Quote:
Originally Posted by Czech Your Math
Using all 4 variables, the Rsquared was 99.8% and the values for each X were as follows:
Xn= 1.05
Xg= 6.77
Xe= 16.4
Xp= 49.4
Using 3 variables (Xn excluded), the Rsquared was 99.7% and the values of each X were as follows:
Xg= 7.83
Xe= 39.5
Xp= 92.8

Let me just explain this process to those unfamiliar with it. Each model calculates coefficient values for each variable, which together produce the least total error (actually it's a sum of the square of each error). The equation for the first (4 variable) model is:
Y = 1.05*Xn + 6.77*Xg + 16.4*Xe + 49.4*Xp
or
Avg. Adj. Pts. of Top N Players = (1.05 * # Teams) + (6.77 * League Avg. GPG) + (16.4 * Ratio of nonCanadian Top N to Total Top N) + (49.4 * Ratio of PP & SH Goals to Total Goals)
In the second (3 variable) model, the coefficient values of Xe and Xp increase dramatically, as a result of Xn being excluded. This is because in the first model, Xn captured a lot of the effect present in Xe and Xp. IOW, in most of the same seasons where there was an increase in teams (due to expansion), there was also an increased representation by Euro/US players in the top N scorers, and an increased number of PP opportunities. I would think that a lot of the effects causes by increased nonCanadian players and increased PP opportunities was mistakenly attributed to the increase in the number of teams, because they each had increased values in most of the same seasons.

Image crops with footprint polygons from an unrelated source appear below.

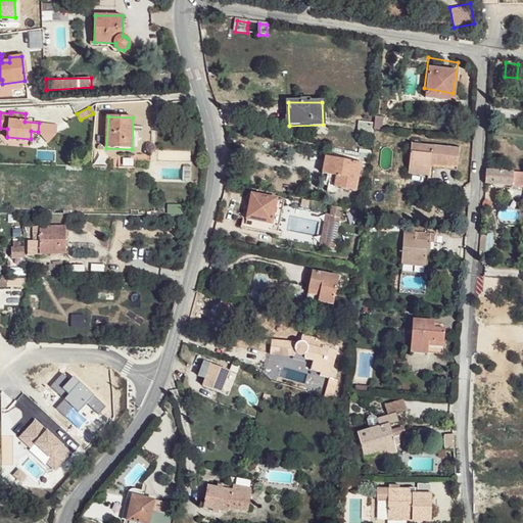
[(371,123),(359,122),(358,130),(370,132),(371,123)]
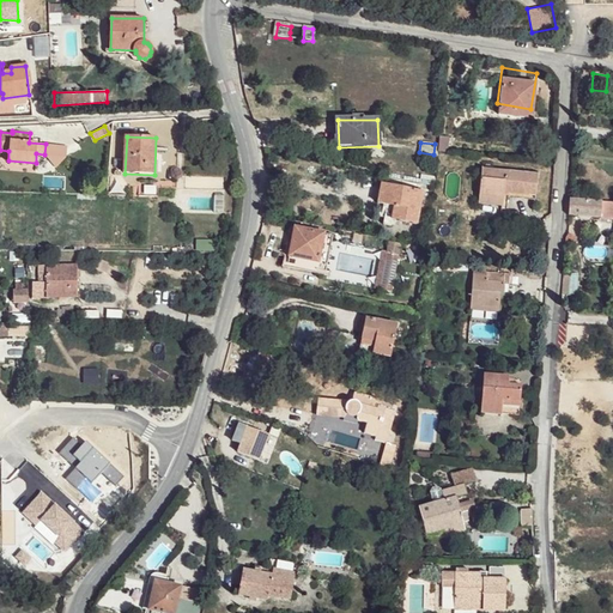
[(448,144),(439,143),(438,159),(447,161),(448,144)]
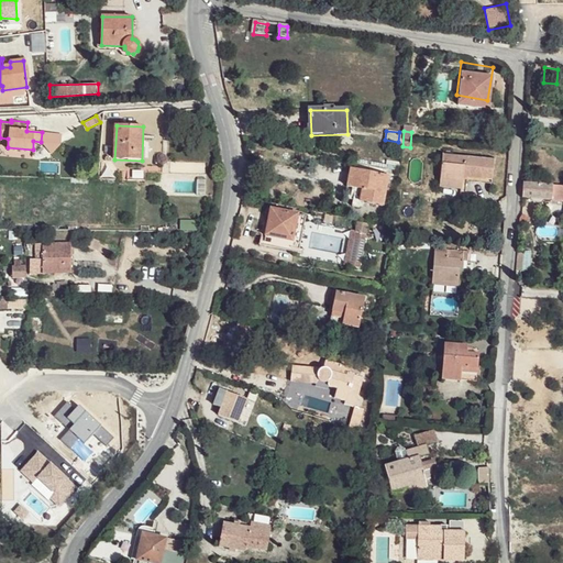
[(62,134),(42,132),(41,142),(52,155),(62,145),(62,134)]
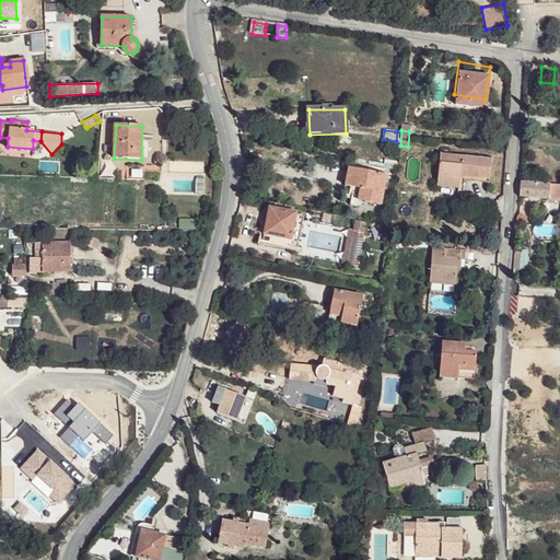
[(491,161),(442,152),(438,185),(459,188),(461,176),(489,181),(491,161)]
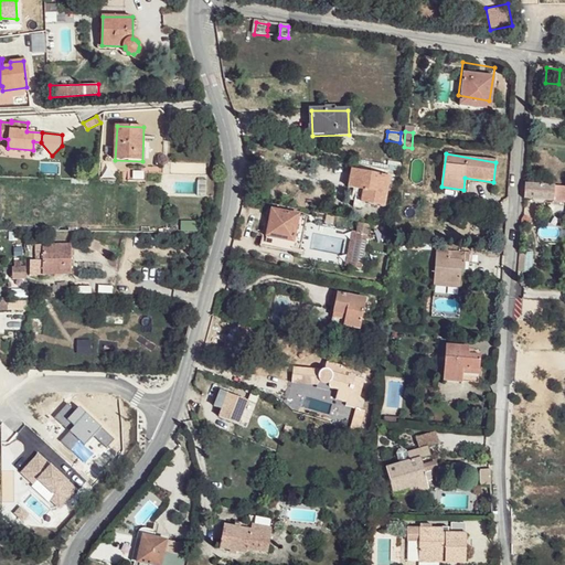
[(390,178),(352,170),(349,188),(363,191),(361,203),(384,208),(390,178)]
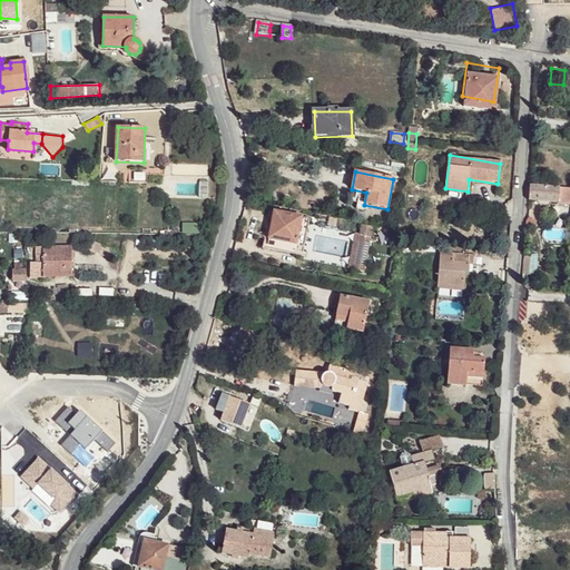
[(560,188),(529,185),(529,200),(537,202),(539,205),(547,206),(550,203),(559,203),(560,188)]
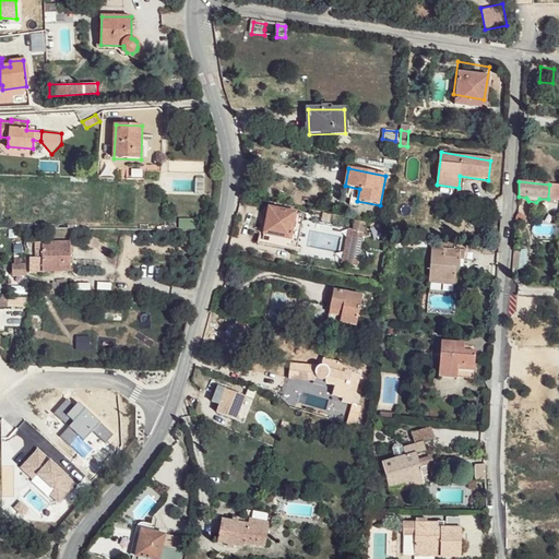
[(558,183),(549,185),(548,199),(558,199),(558,183)]
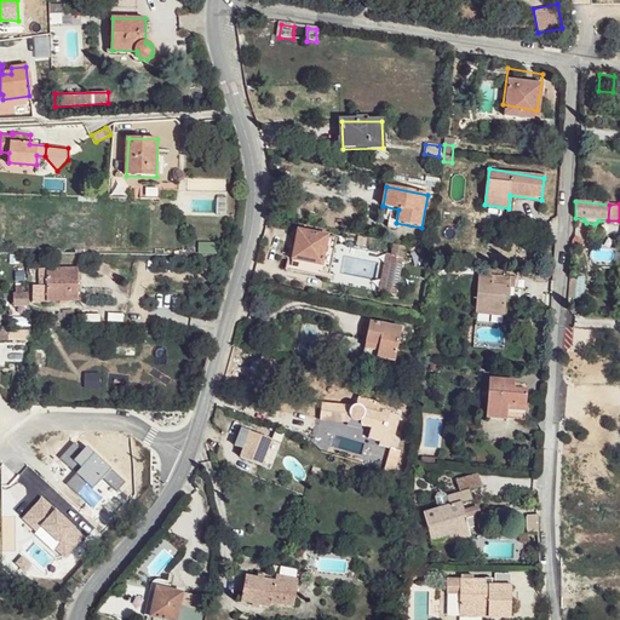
[(327,236),(298,230),(298,235),(292,260),(321,265),(327,236)]
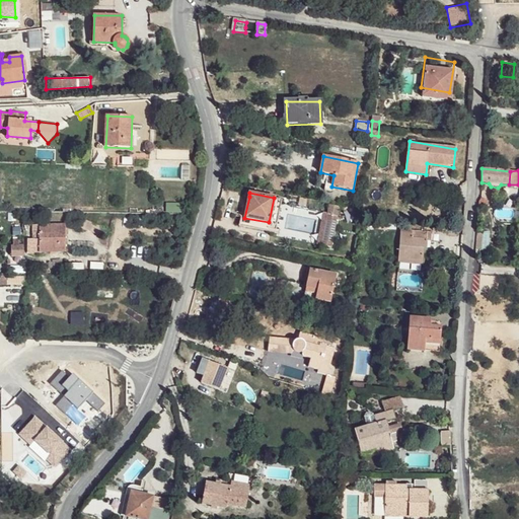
[(269,222),(244,218),(249,197),(244,196),(238,225),(267,230),(268,227),(269,222)]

Here's what the second model would predict:
A) For each .10 increase in league gpg, a .78 increase in avg. adj. pts. of top N scorers
B) For each 10 percentage point increase in top N forwards which were nonCanadian (e.g. from 20% to 30%), a 3.95 increase in avg. adj. pts. of top N scorers
C) For each 1.0 percentage point increase (e.g. from 22% to 23%) in PP/SH goals as a % of total goals, a .49 increase in the avg. adj. pts. of top N scorers
There may be some small rounding or other errors present in each of the variables, but these shouldn't significantly affect the results. There are some alternative models that could be studied, but I would guess the most interesting modifications would be to the quality of the Y variable (using different quality or quantity of tiers), rather than to the X variables (I can't think of many other important X variables, except maybe a variable that measures parity between teams and/or players).